Wallasey CLP Exec Meeting, Friday 11th February @ 7.30pm

Eagle must gain at least 50% of the member and affiliate votes to be automatically selected. Keir Starmer’s supporters on Labour’s national executive forced through rule changes to the trigger process. Under previous rules, only one in three needed to vote for a selection contest.

Ms Eagle has a turbulent recent history with her ‘CLP’, notably the ‘Brickgate’ fiasco when left members were accused of throwing a brick through her office window because of her opposition to Jeremy Corbyn – the window was not in her office, nor was there a brick and the path by the window is a notorious one for trouble from nearby pubs. The Labour report leaked last year on the conduct of right-wing party staffers confirmed that members had been ‘stitched up’ to protect the MP, with the CLP suspended for many months because of the false claims:

Emilie Oldknow and GLU staff discussed keeping Angela Eagle MP’s CLP suspended, at Eagle’s request, in order to give her team more time to organise against left-wing members before the AGM. [page 31]

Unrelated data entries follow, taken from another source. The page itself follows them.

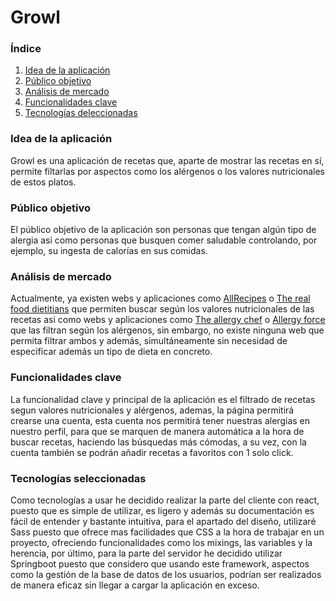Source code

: # Growl

### Índice

1. [Idea de la aplicación](#idea-de-la-aplicación)
2. [Público objetivo](#público-objetivo)
3. [Análisis de mercado](#análisis-de-mercado)
4. [Funcionalidades clave](#funcionalidades-clave)
5. [Tecnologías deleccionadas](#tecnologías-seleccionadas)

### Idea de la aplicación

Growl es una aplicación de recetas que, aparte de mostrar las recetas en sí, permite filtarlas por aspectos como los 
alérgenos o los valores nutricionales de estos platos.

### Público objetivo

El público objetivo de la aplicación son personas que tengan algún tipo de alergia asi como personas que busquen comer 
saludable controlando, por ejemplo, su ingesta de calorías en sus comidas.

### Análisis de mercado

Actualmente, ya existen webs y aplicaciones como [AllRecipes](https://www.allrecipes.com/) o 
[The real food dietitians](https://therealfooddietitians.com/recipe-filter/) que permiten buscar según los valores 
nutricionales de las recetas asi como webs y aplicaciones como [The allergy chef](https://raise.theallergychef.com/advanced-recipe-search/) 
o [Allergy force](https://raise.theallergychef.com/advanced-recipe-search/) que las filtran según los alérgenos, 
sin embargo, no existe ninguna web que permita filtrar ambos y además, simultáneamente sin necesidad de especificar 
además un tipo de dieta en concreto.

### Funcionalidades clave

La funcionalidad clave y principal de la aplicación es el filtrado de recetas segun valores nutricionales y alérgenos, 
ademas, la página permitirá crearse una cuenta, esta cuenta nos permitirá tener nuestras alergias en nuestro perfil, 
para que se marquen de manera automática a la hora de buscar recetas, haciendo las búsquedas más cómodas, a su vez, con 
la cuenta también se podrán añadir recetas a favoritos con 1 solo click.

### Tecnologías seleccionadas

Como tecnologías a usar he decidido realizar la parte del cliente con react, puesto que es simple de utilizar, 
es ligero y además su documentación es fácil de entender y bastante intuitiva, para el apartado del diseño, utilizaré 
Sass puesto que ofrece mas facilidades que CSS a la hora de trabajar en un proyecto, ofreciendo funcionalidades como los 
mixings, las variables y la herencia, por último, para la parte del servidor he decidido utilizar Springboot puesto que 
considero que usando este framework, aspectos como la gestión de la base de datos de los usuarios, podrían ser realizados
de manera eficaz sin llegar a cargar la aplicación en exceso.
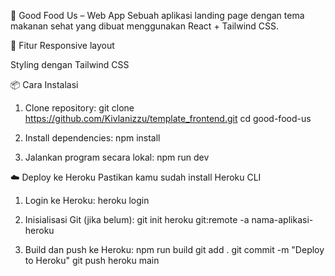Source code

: 🥗 Good Food Us – Web App
Sebuah aplikasi landing page dengan tema makanan sehat yang dibuat menggunakan React + Tailwind CSS.

🚀 Fitur
Responsive layout

Styling dengan Tailwind CSS

📦 Cara Instalasi

1. Clone repository:
git clone https://github.com/Kivlanizzu/template_frontend.git
cd good-food-us

2. Install dependencies:
npm install

3. Jalankan program secara lokal:
npm run dev

☁️ Deploy ke Heroku
Pastikan kamu sudah install Heroku CLI

1. Login ke Heroku:
heroku login

2. Inisialisasi Git (jika belum):
git init
heroku git:remote -a nama-aplikasi-heroku

3. Build dan push ke Heroku:
npm run build
git add .
git commit -m "Deploy to Heroku"
git push heroku main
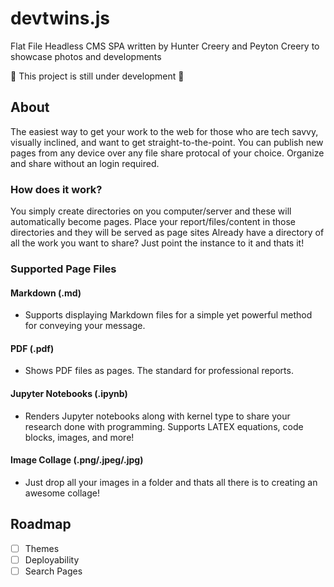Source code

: # devtwins.js
Flat File Headless CMS SPA written by Hunter Creery and Peyton Creery to showcase photos and developments

:construction: This project is still under development :construction:


## About
The easiest way to get your work to the web for those who are tech savvy, visually inclined, and want to get straight-to-the-point.
You can publish new pages from any device over any file share protocal of your choice. Organize and share without an login required.

### How does it work?

You simply create directories on you computer/server and these will automatically become pages. Place your report/files/content in those directories and they will be served as page sites
Already have a directory of all the work you want to share? Just point the instance to it and thats it!

### Supported Page Files

#### Markdown (.md)
- Supports displaying Markdown files for a simple yet powerful method for conveying your message.

#### PDF (.pdf)
- Shows PDF files as pages. The standard for professional reports.

#### Jupyter Notebooks (.ipynb)
- Renders Jupyter notebooks along with kernel type to share your research done with programming.
Supports LATEX equations, code blocks, images, and more!

#### Image Collage (.png/.jpeg/.jpg)
- Just drop all your images in a folder and thats all there is to creating an awesome collage!

## Roadmap

- [ ] Themes
- [ ] Deployability
- [ ] Search Pages
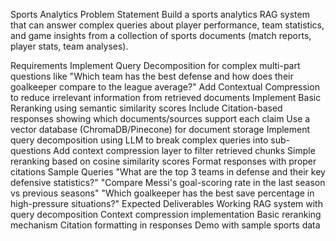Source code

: Sports Analytics
Problem Statement
Build a sports analytics RAG system that can answer complex queries about player performance, team statistics, and game insights from a collection of sports documents (match reports, player stats, team analyses).

Requirements
Implement Query Decomposition for complex multi-part questions like "Which team has the best defense and how does their goalkeeper compare to the league average?"
Add Contextual Compression to reduce irrelevant information from retrieved documents
Implement Basic Reranking using semantic similarity scores
Include Citation-based responses showing which documents/sources support each claim
Use a vector database (ChromaDB/Pinecone) for document storage
Implement query decomposition using LLM to break complex queries into sub-questions
Add context compression layer to filter retrieved chunks
Simple reranking based on cosine similarity scores
Format responses with proper citations
Sample Queries
"What are the top 3 teams in defense and their key defensive statistics?"
"Compare Messi's goal-scoring rate in the last season vs previous seasons"
"Which goalkeeper has the best save percentage in high-pressure situations?"
Expected Deliverables
Working RAG system with query decomposition
Context compression implementation
Basic reranking mechanism
Citation formatting in responses
Demo with sample sports data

Wallasey CLP was also suspended in July 2016. A year later, on 7 July 2017 Oldknow emailed Sam Matthews, the Head of Disputes, and Stolliday asking for an update on the situation…

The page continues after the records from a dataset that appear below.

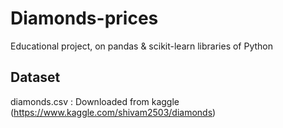 # Diamonds-prices
Educational project, on pandas &amp; scikit-learn libraries of Python

## Dataset

diamonds.csv : Downloaded from kaggle (https://www.kaggle.com/shivam2503/diamonds)
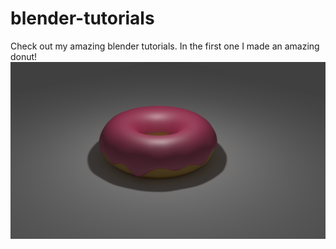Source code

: # blender-tutorials
Check out my amazing blender tutorials.
In the first one I made an amazing donut!
![first donut](./screenshots/first-donut.png)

Oldknow noted that the local MP Angela Eagle felt that, if the CLP’s suspension was lifted in the coming months, this would “not give her time to organise etc.

Matthews responded with an update, and noted:
I have every sympathy for the fact that Angela is still in a difficult situation as they are properly organised in her constituency – my worry is that based on track record, no matter how much time we give Angela (in practice Imran) to “organise”, so little work will go into it that we’ll end up getting asked to extend it further and further. At the moment, Imran [an Eagle staffer at the time] wants the suspension to remain in place until at least November, but I would be really worried about turning up to Disputes in October and having to report that Wallasey was still suspended because they haven’t held an AGM yet.

I would also be worried about them having the ammunition of going to
conference without a date being set for the AGM at the very least – I think that risks feeding an unhelpful narrative
.”

This was an open discussion between senior GLU and GSO staff and Labour Party Executive Directors about ensuring that Angela Eagle and her allies were able to win at the AGM and other votes at the CLP, and about how they had been “giv[ing] Angela (in practice Imran)” “time” to “organise” to win those votes against the local Labour left.

It is telling that no-one appears to have had any hesitancy about openly discussing the factional role they were playing with other Labour HQ staff. [page 114]

Almost none of the media that had enthusiastically spread the smears against local members ever published a retraction or correction.

Eagle can no doubt bank on the support of right dominated affiliates such as the the Co-op party, Jewish Labour Movement, LCID, LPIS, LME, Usdaw and Community – but given her history with the CLP there is likely to be a motivated base of members keen to replace her. Unite and the CWU are less likely to support and there is a question mark over Unison, which now has a left-dominated exec despite its entrenched right-wing management.

Unlike in many CLPs, where the mass exodus of left members disgusted with Keir Starmer and his allies and often with interference from regional offices has meant the right retaking control of CLP structures, the left has retained its ascendancy in Wallasey – and last year defeated an attempt to have members congratulate Eagle on her damehood.

But if the party allows democracy to proceed – by no means a given under this regime – and members turn out, Angela Eagle faces a tense time.